ModelFront has developed a tool that uses deep learning or artificial intelligence (and is polite enough not to brag about it as many similar organizations do) to give risk prediction scores for individual translated segments. It bases its scoring on the large corpora it has pre-assembled for many languages (approximately corresponding to the 100+ languages that Google Translate supports) and, maybe more importantly, on the basis of specific translation memories that you can upload and use as a way to evaluate the likelihood of a machine translation being correct or acceptable. The uploaded TMs (that are used only for the purposes of that one client) should have at least 10,000 translation units, preferably of good quality. (This brings to mind the current lawsuit that several language service providers have against the Canadian Translation Bureau about its low-quality translation memories and associated discounts for matches.)

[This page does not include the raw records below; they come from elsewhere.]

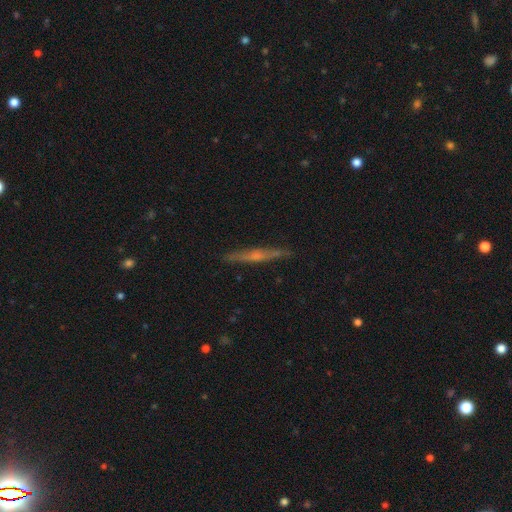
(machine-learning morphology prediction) smooth_or_featured: featured or disk (p=0.66) [alt: smooth p=0.27]
disk_edge_on: yes (p=0.96) [alt: no p=0.04]
edge_on_bulge: rounded (p=0.60) [alt: none p=0.30]
merging: none (p=0.88) [alt: minor disturbance p=0.09]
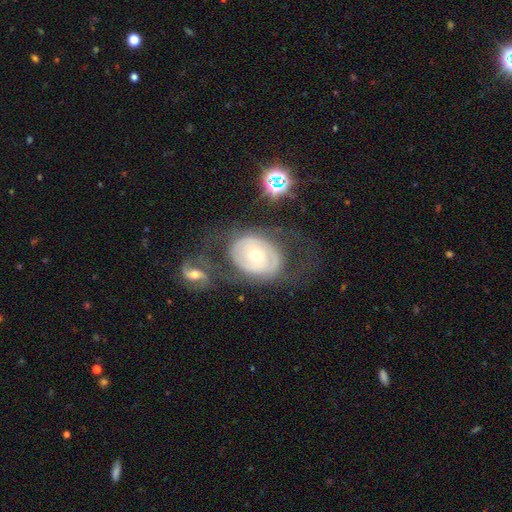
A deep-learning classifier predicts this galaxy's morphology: This is likely a featured or disk galaxy (69%). It is clearly not viewed edge-on (95%). Bar: likely no (76%). Spiral arm pattern: possibly yes (59%). Central bulge: possibly moderate (54%). Merging: possibly none (53%).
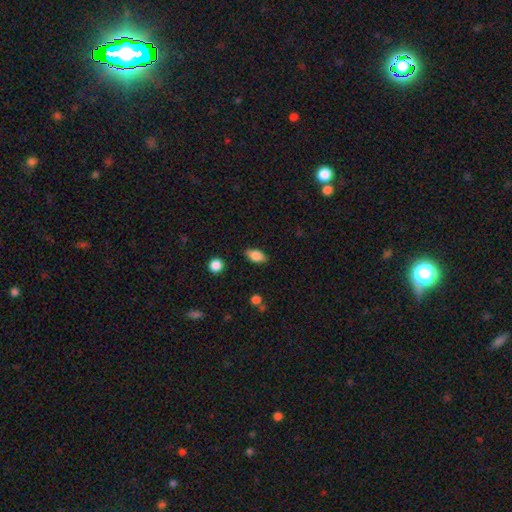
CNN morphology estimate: A smooth galaxy with no disk features (81%) that is in between round and cigar-shaped (87%). Merging: none (84%).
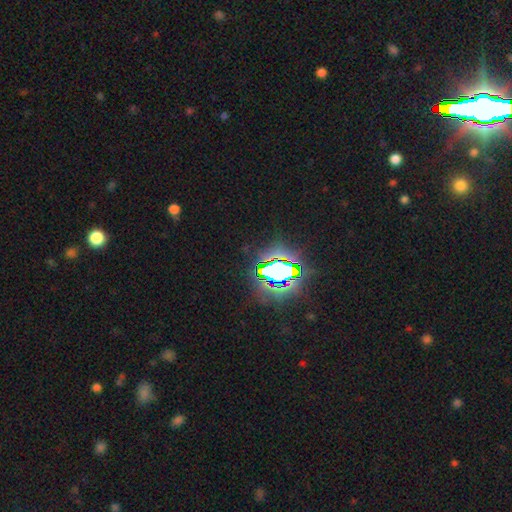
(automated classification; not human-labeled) Q: Smooth or featured?
A: star or artifact (81%); runner-up: smooth (12%)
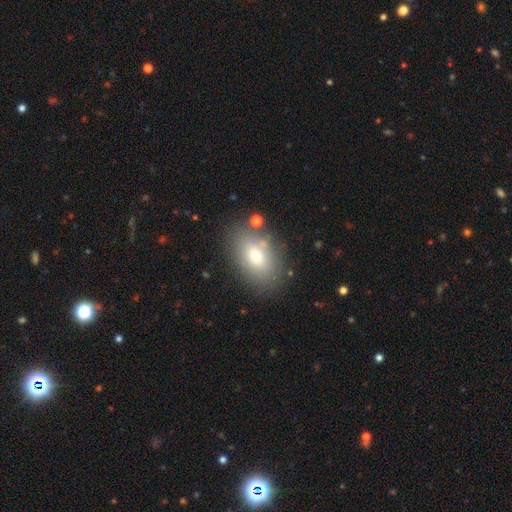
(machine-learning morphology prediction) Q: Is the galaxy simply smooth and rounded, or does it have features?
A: smooth — 79%.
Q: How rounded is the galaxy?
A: in between — 89%.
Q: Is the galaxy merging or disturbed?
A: none — 80%.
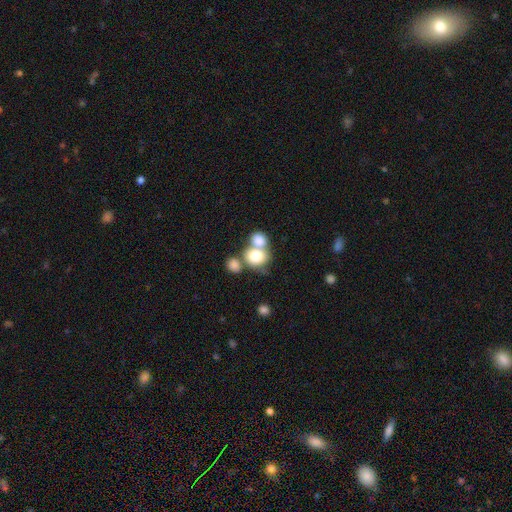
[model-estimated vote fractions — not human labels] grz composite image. It shows a smooth galaxy with no disk features (77%) that is round (59%). Merging: merger (60%).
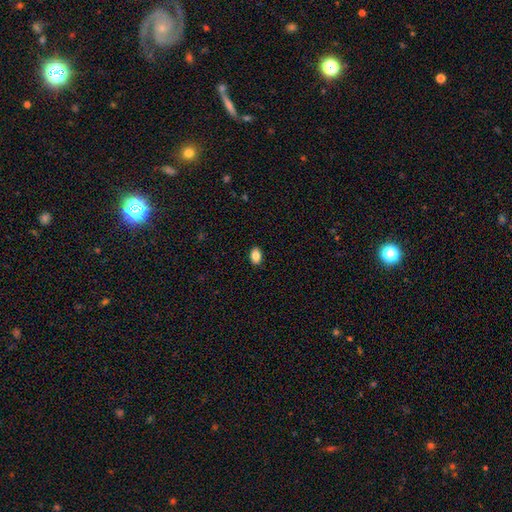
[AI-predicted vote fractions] Q: Smooth or featured?
A: smooth (85%); runner-up: star or artifact (8%)
Q: How rounded?
A: in between (82%); runner-up: round (17%)
Q: Merging?
A: none (90%); runner-up: minor disturbance (7%)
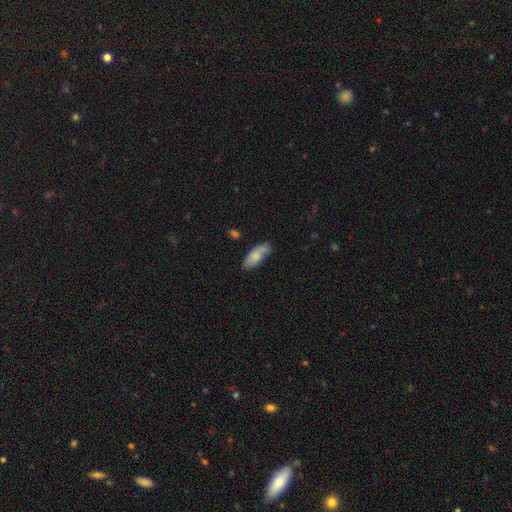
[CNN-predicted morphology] This appears to be a smooth galaxy with no disk features (70%) that is in between round and cigar-shaped (82%). Merging: none (56%).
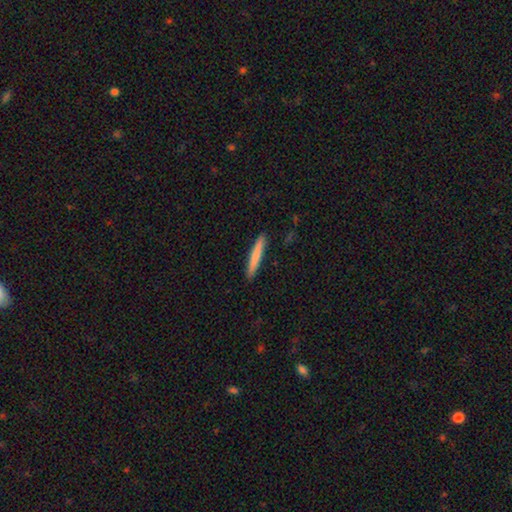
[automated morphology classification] smooth-or-featured: smooth: 73% | featured or disk: 22% | star or artifact: 5%
  how-rounded: cigar-shaped: 95% | in between: 3% | round: 1%
  merging: none: 91% | minor disturbance: 6% | major disturbance: 1% | merger: 1%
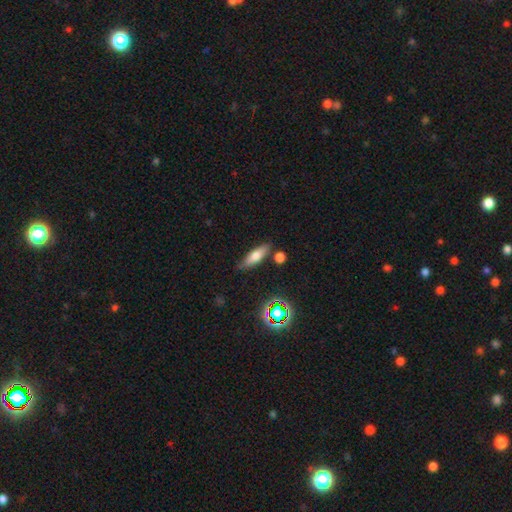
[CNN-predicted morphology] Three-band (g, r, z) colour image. It shows a smooth galaxy with no disk features (63%) that is cigar-shaped (52%). Merging: none (77%).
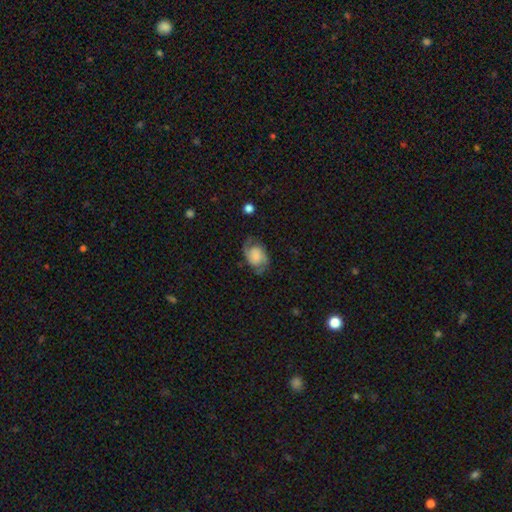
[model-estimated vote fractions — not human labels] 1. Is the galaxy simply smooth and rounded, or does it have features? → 61% featured or disk, 31% smooth, 8% star or artifact.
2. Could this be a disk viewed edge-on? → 97% no, 3% yes.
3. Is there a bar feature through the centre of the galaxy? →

Some practical usages (as I said, everyone is open to add to these) include:

— Eliminating poor data in corpora or translation memories (think of mis-aligned data, corrupted data, or simply incorrectly translated data).
— Evaluating various machine translation engines against each other. These can include customized engines or public generic engines with APIs (application programming interfaces), including Google Translate, Microsoft Translator, Yandex Translate, Baidu Translate, IBM's Watson Language Translator, ModernMT, and DeepL.
— Automating the decision process after machine translation determining which segments need to be completely retranslated and which only post-edited and at what level and which might not even have to be looked at again.

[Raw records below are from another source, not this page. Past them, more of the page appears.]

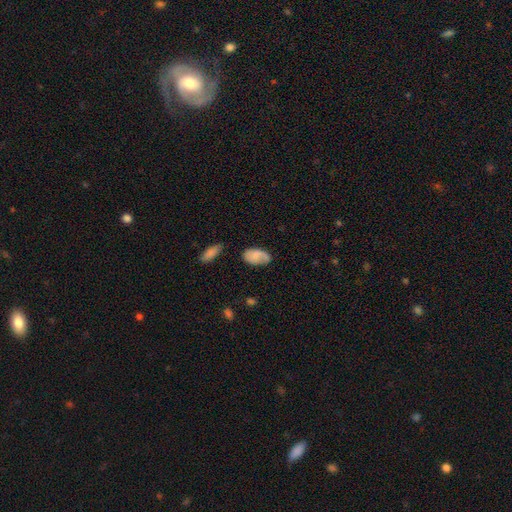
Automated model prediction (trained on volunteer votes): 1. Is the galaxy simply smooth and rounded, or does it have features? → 70% smooth, 23% featured or disk, 7% star or artifact.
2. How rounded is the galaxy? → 93% in between, 5% round, 2% cigar-shaped.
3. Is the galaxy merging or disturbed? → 61% none, 28% minor disturbance, 8% major disturbance, 3% merger.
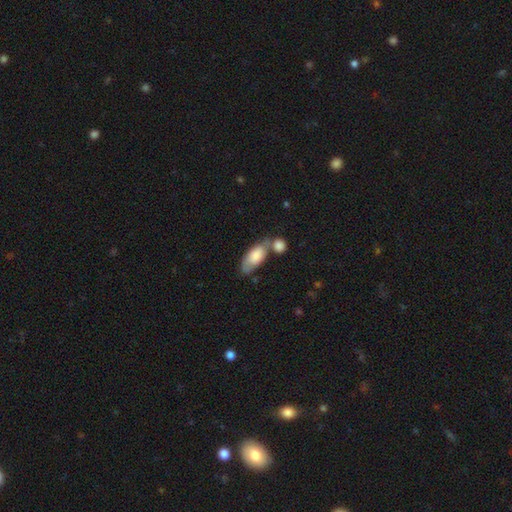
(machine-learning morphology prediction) A smooth galaxy with no disk features (75%) that is in between round and cigar-shaped (87%).

Vote fractions:
- Smooth or featured? smooth: 75% / featured or disk: 19% / star or artifact: 6%
- How rounded? in between: 87% / cigar-shaped: 10% / round: 3%
- Merging? none: 38% (tied) / merger: 38% (tied) / minor disturbance: 17% / major disturbance: 7%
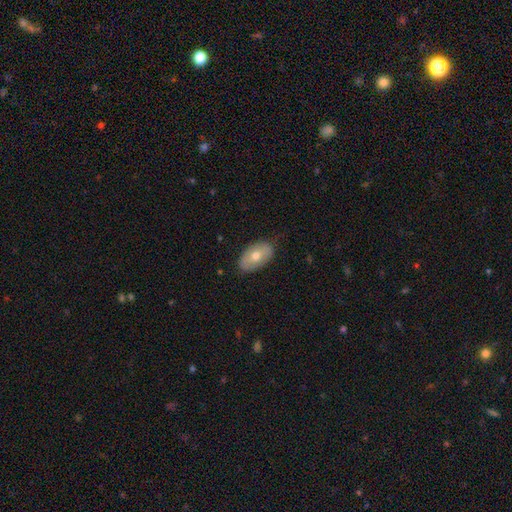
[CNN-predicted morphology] This appears to be a smooth galaxy with no disk features (63%) that is in between round and cigar-shaped (93%). Merging: none (80%).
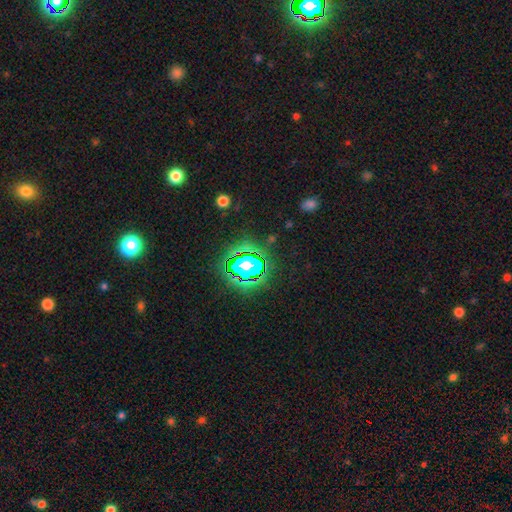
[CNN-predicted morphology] Smooth or featured? Predicted: star or artifact (p=0.78).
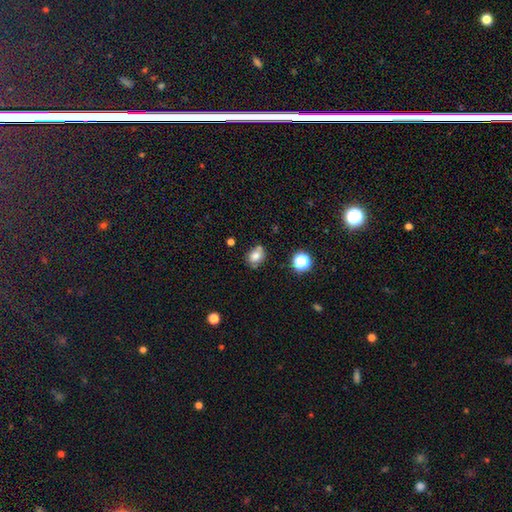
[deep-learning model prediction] smooth_or_featured: smooth (p=0.75) [alt: star or artifact p=0.14]
how_rounded: in between (p=0.52) [alt: round p=0.47]
merging: none (p=0.61) [alt: minor disturbance p=0.23]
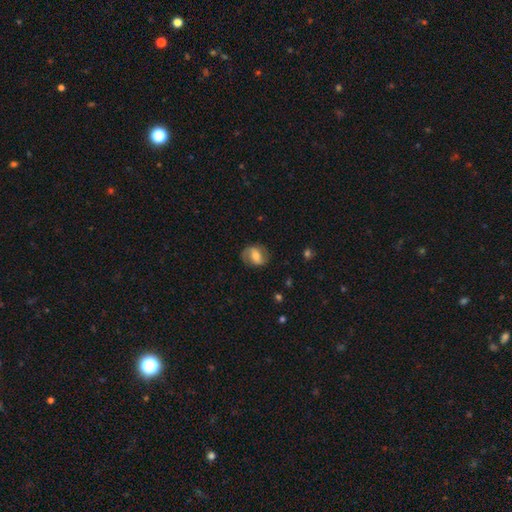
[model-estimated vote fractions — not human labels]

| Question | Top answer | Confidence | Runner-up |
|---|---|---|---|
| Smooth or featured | featured or disk | 63% | smooth (30%) |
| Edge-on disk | no | 97% | yes (3%) |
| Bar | weak | 43% | strong (31%) |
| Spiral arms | yes | 87% | no (13%) |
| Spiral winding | medium | 46% | loose (30%) |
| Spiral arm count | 2 | 85% | can't tell (7%) |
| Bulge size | moderate | 57% | small (27%) |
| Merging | none | 76% | minor disturbance (15%) |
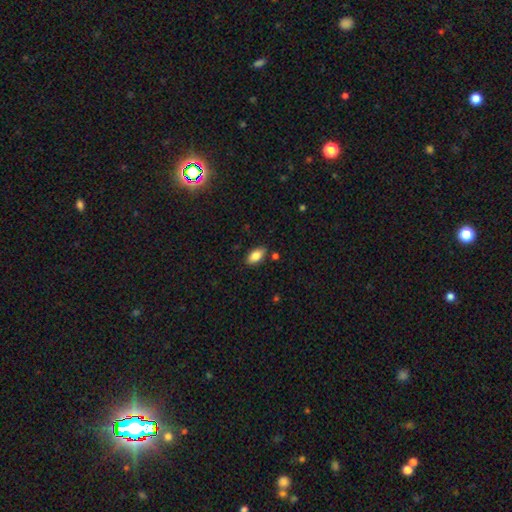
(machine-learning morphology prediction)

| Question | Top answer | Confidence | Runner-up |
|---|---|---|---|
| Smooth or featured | smooth | 84% | featured or disk (8%) |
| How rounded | in between | 92% | cigar-shaped (4%) |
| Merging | none | 84% | minor disturbance (11%) |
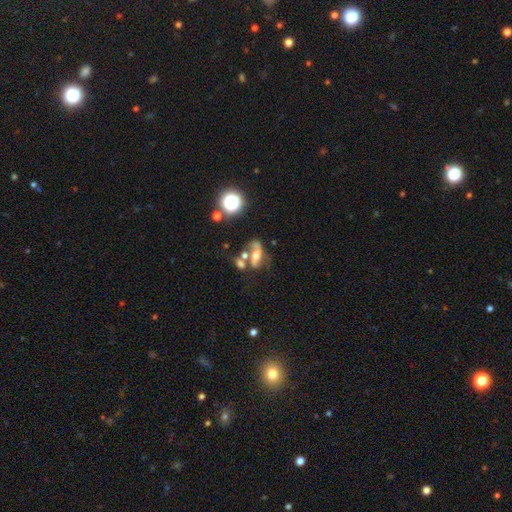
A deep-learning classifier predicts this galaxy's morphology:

Some errors the tool finds include:

— Erroneous translations of non-translatables (proper nouns, etc.)
— Messed-up negations (a common error in MT'ed segments)
— Offensive or ambiguous translations
— Untranslated words or phrases
— Corrupted translations or translations into the wrong languages

Some actual examples that the tool catches include things like translating (the website-identifying) "cookies" as a baked good item; geographical terms like "Turkey" as an animal; or "Iran" or "Togo" as contractions for "I ran" and "To go." Of course, the tool works for far more than just short and somewhat humorous items like that. ModelFront was used to filter the TAUS Corona Crisis Corpus that I mentioned in the last newsletter. I reviewed the English> German corpus, from which everything with a predicted risk above 5% was dropped, resulting in approximately 11,000 segments removed from a total of 624,000. After a manual review, I would say that in a felt 90% of all cases the automated deletions were justified.

The cost presently is $200 per 1 million characters (=$0.0002 per character or about $0.001 per word, assuming an average of 5 characters per word). By comparison, Google Translate charges $20 per 1 million characters (if you use the API). There are also free trials available.

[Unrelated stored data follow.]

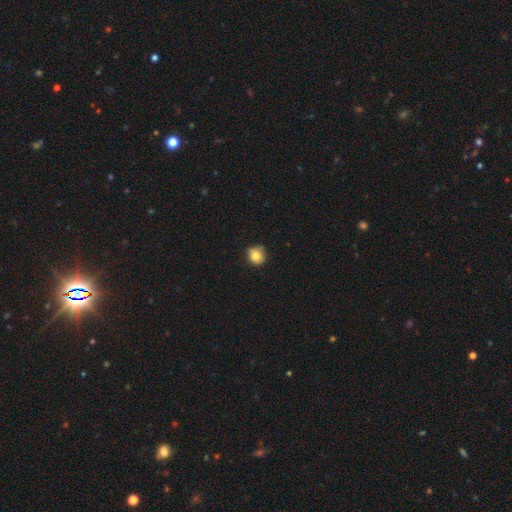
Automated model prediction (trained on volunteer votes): Smooth or featured? smooth (79%)
How rounded? round (89%)
Merging? none (71%)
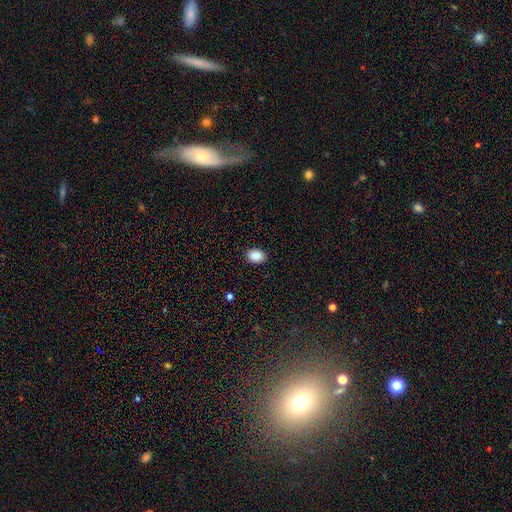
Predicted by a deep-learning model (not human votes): This appears to be a smooth galaxy with no disk features (89%) that is in between round and cigar-shaped (72%). Merging: none (89%).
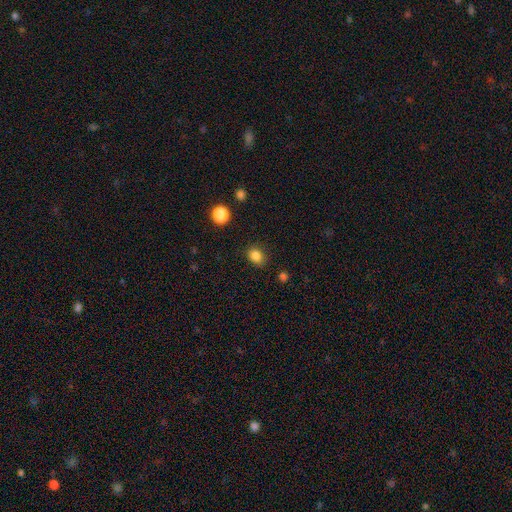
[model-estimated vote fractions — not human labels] smooth-or-featured: smooth: 84% | star or artifact: 12% | featured or disk: 4%
  how-rounded: round: 52% | in between: 47% | cigar-shaped: 1%
  merging: none: 84% | minor disturbance: 12% | major disturbance: 3% | merger: 2%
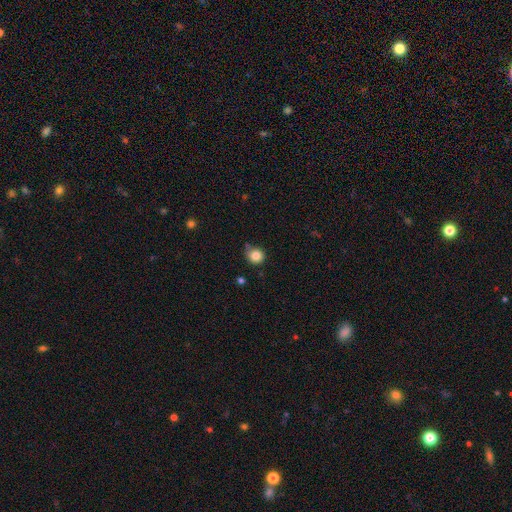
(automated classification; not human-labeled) Q: Smooth or featured?
A: smooth (84%); runner-up: star or artifact (11%)
Q: How rounded?
A: round (90%); runner-up: in between (9%)
Q: Merging?
A: none (72%); runner-up: minor disturbance (18%)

It's a tool that could clearly could be useful to LSPs and translation buyers but is it also a tool that could be useful for the freelance translator? When it comes to cleaning up TMs or making decisions about which machine translation engine to use (if that's relevant), it might be helpful. And Adam and his team are certainly open to other suggestions as well. (Chances are you can even address those requests and ideas in your preferred language!)

Oh, and the heading ("We love the chaos")? That's what it says on ModelFront's website. Can't wait to tell my wife that some smart people are in complete agreement with me.